In Montenegro, the electricity mix is almost evenly divided between low-carbon and fossil energy sources. Low-carbon sources account for slightly more than half of the electricity production, with 52.32% of the total. The lion's share of the low-carbon electricity comes from hydropower, which contributes a hefty 42.41%, while wind energy contributes a further 9.91%. On the other hand, fossil fuels represent approximately 47.68%, with all of it coming from coal. It is worth noting that Montenegro is not only meeting its own electricity needs but is also a net exporter of electricity, thanks to its rich resources of clean and sustainable energy.
To further increase its generation of low-carbon electricity, Montenegro can learn and adopt strategies from various successful countries. For example, the country could explore channelling more investments into wind energy, a strategy that has notably benefited Denmark, a country where wind power accounts for 52% of its electricity production. Additionally, considering Montenegro's geographical and structural similarities with Slovenia, Bulgaria, and Armenia, the implementation of nuclear energy could represent a viable strategy. These countries generate 38%, 33%, and 25% of their electricity respectively from nuclear energy. By diversifying their energy sources and moving towards a greater mix of low-carbon energy production, Montenegro can become a more dominant player in the global green energy movement.

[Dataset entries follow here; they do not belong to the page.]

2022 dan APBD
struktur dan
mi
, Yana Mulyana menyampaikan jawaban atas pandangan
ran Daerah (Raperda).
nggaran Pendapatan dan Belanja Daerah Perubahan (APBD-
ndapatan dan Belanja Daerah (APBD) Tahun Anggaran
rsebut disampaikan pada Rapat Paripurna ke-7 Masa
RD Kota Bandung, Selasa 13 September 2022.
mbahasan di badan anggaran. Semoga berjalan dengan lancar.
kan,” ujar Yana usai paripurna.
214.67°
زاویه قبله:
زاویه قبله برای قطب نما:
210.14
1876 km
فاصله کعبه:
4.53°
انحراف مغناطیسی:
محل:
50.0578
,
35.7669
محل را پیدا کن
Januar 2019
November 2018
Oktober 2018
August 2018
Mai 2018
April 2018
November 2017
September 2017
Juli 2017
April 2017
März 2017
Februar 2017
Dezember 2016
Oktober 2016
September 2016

Looking at the historical data, electricity in Montenegro has primarily been generated through hydropower. Over the years, the contribution of hydropower has seen ups and downs. In the early years, from 2006 to 2010, the change in electricity generation from hydropower fluctuated between a slight decline and a modest increase. A significant drop was observed in 2011, but it rebounded in the subsequent years. A new addition in the form of wind energy was introduced in 2017, marking the beginning of Montenegro's diversification into other forms of low-carbon electricity generation. Over the last few years, the generation from both hydropower and wind has seen slight variations, hinting at the impact of climatic conditions on these heavily weather-dependent energy sources. The ongoing challenge, therefore, is to balance the energy mix and ensure a consistent supply of electricity amidst these fluctuations.